これから決勝リーグが始まるという時に、自分たちだけがいるところで言うのならまだしも、桐皇の選手達の前でこんなくだらない駄洒落…。
桐皇のイケメン監督も、呆然として伊月を見ている。

その時、くすくすと可愛らしい笑い声が上がり、その場にいた全員がその声の主を見た。
誠凛・桐皇関係なく、全員がだ。

全員の視線の先で、肩を揺らし、口に手をあて、かわいく笑うのは桐皇学園のバスケ部マネージャー・桃井さつきだった。

「やだ、伊月さんって面白い!
決勝リーグなのにお決勝してないって…やだ、もうおかしい!」

さつきは本当におかしそうに笑っていて、リコは思わず
「ちょっと、この子大丈夫なの?
伊月くんの駄洒落で笑えるなんて…」
と本気で心配してしまった。

「決勝リーグなのにお決勝って何がおかしいのかわかんねーんだけど?」
「すみません、ボクにも分かりません。」
若松や桜井も首をかしげている。

そんな中、さつきは笑い続け、伊月は自分の駄洒落に大うけしてくれてるさつきに本当に嬉しそうにしている。

「いつまでもバカ笑いしてんじゃねーよ、ブス!
これから試合があるっつーのに緊張感がねぇんだよ!」
青峰に怒鳴られ、笑っていたさつきは頬を膨らませた。
「ブスとか言わなくてもいいでしょ!」

「大丈夫、桃井さんはとっても可愛いから。」
自分の駄洒落にウケてくれたさつきが、青峰にブスと言われてるのを聞いて、伊月は思わずさつきを庇っていた。
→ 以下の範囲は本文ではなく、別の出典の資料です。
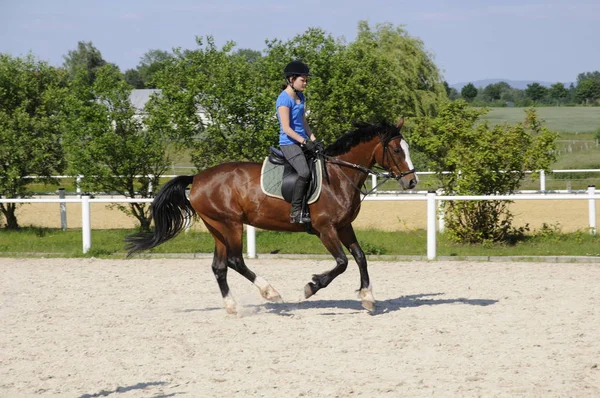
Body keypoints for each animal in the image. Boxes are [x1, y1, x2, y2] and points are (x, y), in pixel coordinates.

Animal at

「伊月さん…可愛いなんて言われたの初めてだから嬉しいです…!」
伊月は駄洒落さえなければバスケ部一、女の子にもてる。
そんな伊月に可愛いと言われ、さつきは頬を染めている。

(いやいや、あんたがブスなら世の中には可愛い子なんてめったにいねーから!!
青峰パネェー!!)
全員が心の中でそう思ったが、口には出さない。

「てめえ本当にいい加減にしろよ!
試合前から萎えるんだよ!」
青峰は心底不機嫌そうに顔を顰め、さつきの腕を掴むと歩き始める。

「痛い、痛いよ腕!」
さつきは青峰に文句をいいつつも歩き始めた。

「ほらほら、控え室に行きますよ。」
監督の原澤に言われ、桐皇の選手達も控え室へと歩き始める。

それを見て誠凛のメンバーも動き始めた。
「伊月くん、ああいうの他の学校の選手の前じゃやめてよね!
恥ずかしいでしょ!」
「本当だ、ダァホ!」
リコと日向が伊月を思いっきり睨む。

「黒子、桃井さんっていい子だなぁ…。」
しかしリコと日向を無視して、伊月は黒子に話しかけていた。